═════ Dataset excerpts

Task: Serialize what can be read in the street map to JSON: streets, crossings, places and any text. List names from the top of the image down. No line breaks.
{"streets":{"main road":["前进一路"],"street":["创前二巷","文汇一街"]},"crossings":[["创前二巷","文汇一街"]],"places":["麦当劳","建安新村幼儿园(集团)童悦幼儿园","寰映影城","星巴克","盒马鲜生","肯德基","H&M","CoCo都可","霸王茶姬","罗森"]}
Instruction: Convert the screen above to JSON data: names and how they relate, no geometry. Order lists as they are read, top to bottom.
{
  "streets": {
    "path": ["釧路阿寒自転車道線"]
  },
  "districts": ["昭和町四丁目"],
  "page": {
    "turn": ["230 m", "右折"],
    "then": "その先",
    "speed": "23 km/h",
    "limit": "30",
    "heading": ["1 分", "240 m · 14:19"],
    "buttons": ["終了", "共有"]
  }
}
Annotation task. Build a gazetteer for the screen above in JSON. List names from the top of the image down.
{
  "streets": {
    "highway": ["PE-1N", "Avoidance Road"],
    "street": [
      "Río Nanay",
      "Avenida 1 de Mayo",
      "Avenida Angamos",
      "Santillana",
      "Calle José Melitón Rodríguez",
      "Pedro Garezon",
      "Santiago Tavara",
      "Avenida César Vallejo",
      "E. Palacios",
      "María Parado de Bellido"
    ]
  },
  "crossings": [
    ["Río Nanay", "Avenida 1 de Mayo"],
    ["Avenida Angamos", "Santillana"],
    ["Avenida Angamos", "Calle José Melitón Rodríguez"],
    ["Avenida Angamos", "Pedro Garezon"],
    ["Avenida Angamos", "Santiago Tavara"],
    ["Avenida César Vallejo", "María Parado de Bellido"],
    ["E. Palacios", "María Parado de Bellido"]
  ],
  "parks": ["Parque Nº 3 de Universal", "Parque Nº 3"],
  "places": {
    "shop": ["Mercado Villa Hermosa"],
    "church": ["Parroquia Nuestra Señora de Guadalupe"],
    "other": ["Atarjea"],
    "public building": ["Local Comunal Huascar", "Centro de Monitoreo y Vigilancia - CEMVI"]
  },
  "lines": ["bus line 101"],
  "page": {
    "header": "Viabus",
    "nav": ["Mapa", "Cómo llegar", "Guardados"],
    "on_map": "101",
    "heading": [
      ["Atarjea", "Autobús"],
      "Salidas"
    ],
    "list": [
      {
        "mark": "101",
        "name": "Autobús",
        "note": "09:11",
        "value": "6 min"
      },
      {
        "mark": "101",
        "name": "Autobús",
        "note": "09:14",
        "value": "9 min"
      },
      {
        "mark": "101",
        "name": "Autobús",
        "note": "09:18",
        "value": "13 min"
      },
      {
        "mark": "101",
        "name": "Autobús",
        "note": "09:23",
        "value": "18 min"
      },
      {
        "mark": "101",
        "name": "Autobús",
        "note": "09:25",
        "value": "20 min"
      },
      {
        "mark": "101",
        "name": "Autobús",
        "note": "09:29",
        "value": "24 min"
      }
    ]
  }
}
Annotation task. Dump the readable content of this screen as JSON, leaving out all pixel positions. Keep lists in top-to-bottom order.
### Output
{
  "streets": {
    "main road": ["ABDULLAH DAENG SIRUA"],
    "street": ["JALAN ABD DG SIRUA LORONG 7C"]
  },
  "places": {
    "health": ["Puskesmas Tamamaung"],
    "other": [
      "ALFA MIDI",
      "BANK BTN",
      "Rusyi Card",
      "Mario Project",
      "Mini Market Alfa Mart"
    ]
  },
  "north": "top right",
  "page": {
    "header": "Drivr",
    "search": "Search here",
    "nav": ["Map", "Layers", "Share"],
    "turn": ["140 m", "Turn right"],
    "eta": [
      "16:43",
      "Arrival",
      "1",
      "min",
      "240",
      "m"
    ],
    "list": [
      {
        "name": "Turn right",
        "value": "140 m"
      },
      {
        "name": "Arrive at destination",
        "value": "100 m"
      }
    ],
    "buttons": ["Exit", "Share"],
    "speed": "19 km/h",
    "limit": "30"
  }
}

══════════

- **Problem to work on**
Restate every record verbatim.

- **Finished exercise**
Task: Serialize what can be read in the street map to JSON: streets, crossings, places and any text. List names from the top of the image down. No line breaks.
{"streets":{"main road":["前进一路"],"street":["创前二巷","文汇一街"]},"crossings":[["创前二巷","文汇一街"]],"places":["麦当劳","建安新村幼儿园(集团)童悦幼儿园","寰映影城","星巴克","盒马鲜生","肯德基","H&M","CoCo都可","霸王茶姬","罗森"]}
Instruction: Convert the screen above to JSON data: names and how they relate, no geometry. Order lists as they are read, top to bottom.
{
  "streets": {
    "path": ["釧路阿寒自転車道線"]
  },
  "districts": ["昭和町四丁目"],
  "page": {
    "turn": ["230 m", "右折"],
    "then": "その先",
    "speed": "23 km/h",
    "limit": "30",
    "heading": ["1 分", "240 m · 14:19"],
    "buttons": ["終了", "共有"]
  }
}
Annotation task. Build a gazetteer for the screen above in JSON. List names from the top of the image down.
{
  "streets": {
    "highway": ["PE-1N", "Avoidance Road"],
    "street": [
      "Río Nanay",
      "Avenida 1 de Mayo",
      "Avenida Angamos",
      "Santillana",
      "Calle José Melitón Rodríguez",
      "Pedro Garezon",
      "Santiago Tavara",
      "Avenida César Vallejo",
      "E. Palacios",
      "María Parado de Bellido"
    ]
  },
  "crossings": [
    ["Río Nanay", "Avenida 1 de Mayo"],
    ["Avenida Angamos", "Santillana"],
    ["Avenida Angamos", "Calle José Melitón Rodríguez"],
    ["Avenida Angamos", "Pedro Garezon"],
    ["Avenida Angamos", "Santiago Tavara"],
    ["Avenida César Vallejo", "María Parado de Bellido"],
    ["E. Palacios", "María Parado de Bellido"]
  ],
  "parks": ["Parque Nº 3 de Universal", "Parque Nº 3"],
  "places": {
    "shop": ["Mercado Villa Hermosa"],
    "church": ["Parroquia Nuestra Señora de Guadalupe"],
    "other": ["Atarjea"],
    "public building": ["Local Comunal Huascar", "Centro de Monitoreo y Vigilancia - CEMVI"]
  },
  "lines": ["bus line 101"],
  "page": {
    "header": "Viabus",
    "nav": ["Mapa", "Cómo llegar", "Guardados"],
    "on_map": "101",
    "heading": [
      ["Atarjea", "Autobús"],
      "Salidas"
    ],
    "list": [
      {
        "mark": "101",
        "name": "Autobús",
        "note": "09:11",
        "value": "6 min"
      },
      {
        "mark": "101",
        "name": "Autobús",
        "note": "09:14",
        "value": "9 min"
      },
      {
        "mark": "101",
        "name": "Autobús",
        "note": "09:18",
        "value": "13 min"
      },
      {
        "mark": "101",
        "name": "Autobús",
        "note": "09:23",
        "value": "18 min"
      },
      {
        "mark": "101",
        "name": "Autobús",
        "note": "09:25",
        "value": "20 min"
      },
      {
        "mark": "101",
        "name": "Autobús",
        "note": "09:29",
        "value": "24 min"
      }
    ]
  }
}
Annotation task. Dump the readable content of this screen as JSON, leaving out all pixel positions. Keep lists in top-to-bottom order.
### Output
{
  "streets": {
    "main road": ["ABDULLAH DAENG SIRUA"],
    "street": ["JALAN ABD DG SIRUA LORONG 7C"]
  },
  "places": {
    "health": ["Puskesmas Tamamaung"],
    "other": [
      "ALFA MIDI",
      "BANK BTN",
      "Rusyi Card",
      "Mario Project",
      "Mini Market Alfa Mart"
    ]
  },
  "north": "top right",
  "page": {
    "header": "Drivr",
    "search": "Search here",
    "nav": ["Map", "Layers", "Share"],
    "turn": ["140 m", "Turn right"],
    "eta": [
      "16:43",
      "Arrival",
      "1",
      "min",
      "240",
      "m"
    ],
    "list": [
      {
        "name": "Turn right",
        "value": "140 m"
      },
      {
        "name": "Arrive at destination",
        "value": "100 m"
      }
    ],
    "buttons": ["Exit", "Share"],
    "speed": "19 km/h",
    "limit": "30"
  }
}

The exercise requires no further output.